Brown Assistant Professor Lucas Caretta has been awarded the 2024 International Union of Pure and Applied Physics (IUPAP) Early Career Scientist Prize in the field of Magnetism. He was honored “For outstanding contributions to the understanding of ultrafast, current-driven magnetic domain wall motion and relativistic magnetization dynamics.”
Established in 2016, the IUPAP Young Scientist Prize (recently renamed Early Career Scientist Prize) in the field of Magnetism is awarded every year to a scientist for theoretical or experimental work in fundamental or applied magnetism. To qualify, the candidate must have completed her/his doctorate degree within the last eight years. The award consists of a certificate, a medal, and a monetary award.
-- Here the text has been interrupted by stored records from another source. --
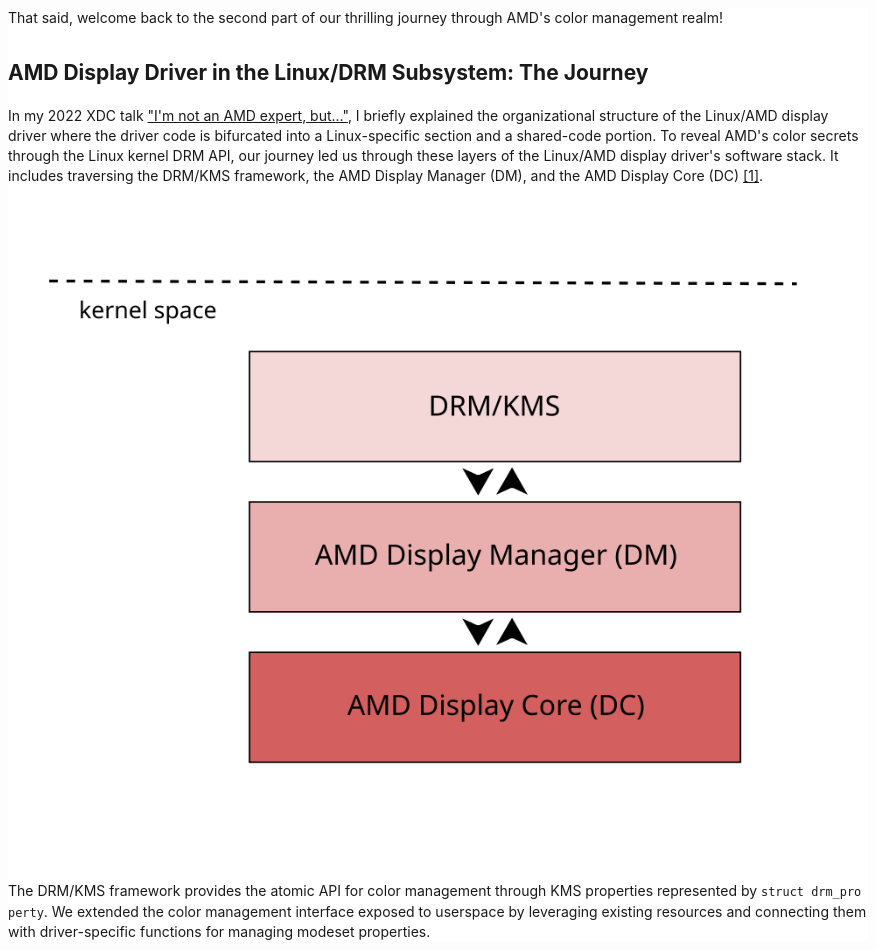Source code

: That said, welcome back to the second part of our thrilling journey through
AMD's color management realm!

## AMD Display Driver in the Linux/DRM Subsystem: The Journey

In my 2022 XDC talk ["I'm not an AMD expert, but..."](https://www.youtube.com/watch?v=CMm-yhsMB7U),
I briefly explained the organizational structure of the Linux/AMD display driver where
the driver code is bifurcated into a Linux-specific section and a shared-code
portion. To reveal AMD's color secrets through the Linux kernel DRM API, our
journey led us through these layers of the Linux/AMD display driver's software
stack. It includes traversing the DRM/KMS framework, the AMD Display Manager
(DM), and the AMD Display Core (DC)
[[1]](https://dri.freedesktop.org/docs/drm/gpu/amdgpu/display/index.html).

![](https://raw.githubusercontent.com/melissawen/melissawen.github.io/master/img/drm-amd-driver.svg)

The DRM/KMS framework provides the atomic API for color management through KMS
properties represented by `struct drm_property`. We extended the color
management interface exposed to userspace by leveraging existing resources and
connecting them with driver-specific functions for managing modeset properties.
An award talk will be held at the International Conference on Magnetism in Italy in July.
In the fall of 2023, Caretta was one of three researchers under 40 awarded an iWOE Prize in Oxide Electronics for Excellence in Research at the 29th International Workshop on Oxide Electronics held in South Korea.
The objective of his research is to design and manipulate magnetic, electronic, and optical properties of oxide thin films on demand, combining epitaxial, atomic-scale thin film synthesis and state-of-the-art in-situ materials characterization. Caretta is driven by solving fundamental nanoscale problems to tackle technological large-scale challenges.
Caretta came to Brown in the fall of 2022, after completing his postdoctoral studies in the Ramesh Lab at the University of California, Berkeley where he was a President’s Postdoctoral Fellow and a Ford Foundation Postdoctoral Fellow. He received his B.S. from the University of Minnesota and his Ph.D. in Materials Science and Engineering at the Massachusetts Institute of Technology as an National Science Foundation Graduate Student Fellow and GEM Consortium Fellow.